> Document text

As a small business, every new hire impacts your business significantly more than a large enterprise. Indeed, recruitment for small businesses is arguably more crucial for SMEs than it is for global corporations.
A business is only as good as its worst-performing employee, making getting recruitment right ever more critical. Every action an organisation takes in its infancy either enhances or damages its reputation, so early hires must be close to perfect.
However, although it can be easy to hire out of convenience and speed, the hiring manager or founder must take responsibility for every facet of recruitment.
The early days of a start-up company based in Bromley require a strong team ready to take on challenges and grow the business. Therefore, new members of the team have to slot in quickly and be prepared to adapt. The recruitment process should be tailored to the specifics of the role, not just “well-rounded” candidates.
To ensure you get it right the first time, we’ve put together a guide to some of the most common recruitment mistakes to avoid when hiring.

> Data excerpts
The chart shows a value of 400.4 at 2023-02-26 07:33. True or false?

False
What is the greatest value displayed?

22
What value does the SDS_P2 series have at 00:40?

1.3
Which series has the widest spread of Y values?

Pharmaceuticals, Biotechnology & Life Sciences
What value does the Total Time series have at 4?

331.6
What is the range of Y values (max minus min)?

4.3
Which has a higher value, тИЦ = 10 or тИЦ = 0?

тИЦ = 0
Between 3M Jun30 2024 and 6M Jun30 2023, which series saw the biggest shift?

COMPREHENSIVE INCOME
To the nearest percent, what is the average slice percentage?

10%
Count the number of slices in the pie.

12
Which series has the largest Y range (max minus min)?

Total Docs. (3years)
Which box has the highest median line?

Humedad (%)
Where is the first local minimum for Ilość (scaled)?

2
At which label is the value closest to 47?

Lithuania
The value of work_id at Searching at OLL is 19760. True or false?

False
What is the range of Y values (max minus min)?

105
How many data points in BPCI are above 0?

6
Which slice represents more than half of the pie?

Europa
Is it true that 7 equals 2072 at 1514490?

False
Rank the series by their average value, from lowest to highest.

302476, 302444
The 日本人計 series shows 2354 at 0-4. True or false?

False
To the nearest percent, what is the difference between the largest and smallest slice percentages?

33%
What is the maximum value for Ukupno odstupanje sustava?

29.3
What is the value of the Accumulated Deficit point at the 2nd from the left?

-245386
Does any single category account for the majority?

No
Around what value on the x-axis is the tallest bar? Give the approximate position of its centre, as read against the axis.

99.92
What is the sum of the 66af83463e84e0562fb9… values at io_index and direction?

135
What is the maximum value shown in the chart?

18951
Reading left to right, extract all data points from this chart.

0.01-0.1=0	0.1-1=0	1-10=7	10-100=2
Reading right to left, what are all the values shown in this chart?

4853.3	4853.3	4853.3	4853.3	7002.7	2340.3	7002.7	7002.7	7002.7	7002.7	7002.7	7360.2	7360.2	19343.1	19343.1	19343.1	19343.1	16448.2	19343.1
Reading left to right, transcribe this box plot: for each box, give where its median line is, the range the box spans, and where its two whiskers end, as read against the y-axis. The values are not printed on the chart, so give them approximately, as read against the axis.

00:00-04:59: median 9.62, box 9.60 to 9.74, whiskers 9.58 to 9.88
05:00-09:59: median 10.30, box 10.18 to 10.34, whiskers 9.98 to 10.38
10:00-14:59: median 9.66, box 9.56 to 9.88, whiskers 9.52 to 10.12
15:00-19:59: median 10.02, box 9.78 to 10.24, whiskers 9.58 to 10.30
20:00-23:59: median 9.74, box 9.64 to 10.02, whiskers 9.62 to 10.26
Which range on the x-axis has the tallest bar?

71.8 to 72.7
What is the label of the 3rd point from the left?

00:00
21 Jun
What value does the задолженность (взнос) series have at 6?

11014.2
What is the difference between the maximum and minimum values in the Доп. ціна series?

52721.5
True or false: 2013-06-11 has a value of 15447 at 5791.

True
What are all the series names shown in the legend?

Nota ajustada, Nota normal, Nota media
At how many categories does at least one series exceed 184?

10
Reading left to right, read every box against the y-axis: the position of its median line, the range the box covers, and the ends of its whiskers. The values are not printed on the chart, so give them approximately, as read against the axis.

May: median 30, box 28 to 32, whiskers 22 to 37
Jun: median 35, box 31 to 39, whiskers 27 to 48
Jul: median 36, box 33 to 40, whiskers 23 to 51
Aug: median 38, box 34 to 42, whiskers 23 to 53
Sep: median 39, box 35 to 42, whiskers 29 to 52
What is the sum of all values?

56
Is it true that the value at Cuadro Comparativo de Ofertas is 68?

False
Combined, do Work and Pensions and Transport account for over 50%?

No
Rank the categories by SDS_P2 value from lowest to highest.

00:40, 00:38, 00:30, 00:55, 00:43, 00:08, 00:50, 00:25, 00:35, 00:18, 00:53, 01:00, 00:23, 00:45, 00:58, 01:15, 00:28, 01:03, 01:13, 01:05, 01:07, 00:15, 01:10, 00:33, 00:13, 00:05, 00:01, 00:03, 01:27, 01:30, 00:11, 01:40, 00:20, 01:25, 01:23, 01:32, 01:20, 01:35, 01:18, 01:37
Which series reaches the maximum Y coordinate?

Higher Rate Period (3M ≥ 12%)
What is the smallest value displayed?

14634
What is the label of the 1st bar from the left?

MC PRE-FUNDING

> Problems to solve
1. Summarize the text on small-business recruitment in two sentences.
2. Carry the text on small-business recruitment forward from its final sentence.
The rows aren't needed here.

> Task-by-task answers
1. Each new hire affects a small business far more than a large enterprise, and because a business is only as good as its worst-performing employee and every early action shapes its reputation, early hires must be close to perfect. Founders and hiring managers should take responsibility for every part of recruitment rather than hiring for convenience, and they should tailor the process to the role, which is why the text introduces a guide to common hiring mistakes to avoid.

2.
The job description
Getting the job description right is the cornerstone of good recruitment. An unclear job description won’t attract the right if any, applicants.
A good job description should speak in the brand’s unique tone of voice, convey the company’s culture, and be specific about what the job entails.
An unclear job description could leave you open to hiring the wrong candidate, which leads to poor performance and a misunderstanding of role requirements.
On the other hand, by being clear in your job description, you can protect yourself from below-par performance and attract candidates that fit the bill.
With the growth of social networking business sites such as LinkedIn, the chances are that someone in your network already knows your next hire – or you already do.
You can save time and resources on your recruitment drive by exploring your network for talent. The selection process should stay the same, but you may be able to invite candidates for an interview without advertising.
Furthermore, your network may be able to provide references before you reach out to the potential new hire. This way, you can vet new candidates in advance to ensure you are exploring the right opportunity for both parties.
A common mistake is to forget or disregard your existing network when it can be your most powerful tool.
Considering company culture
Although skillset and capability are crucial to your candidate search, finding someone to fit the company culture can be vital.
To grow positively, start-ups and SMEs within the borough have to shape their culture and build a team that works well together. Therefore, hiring the candidates that fit is just as important as hiring someone with the right skillset.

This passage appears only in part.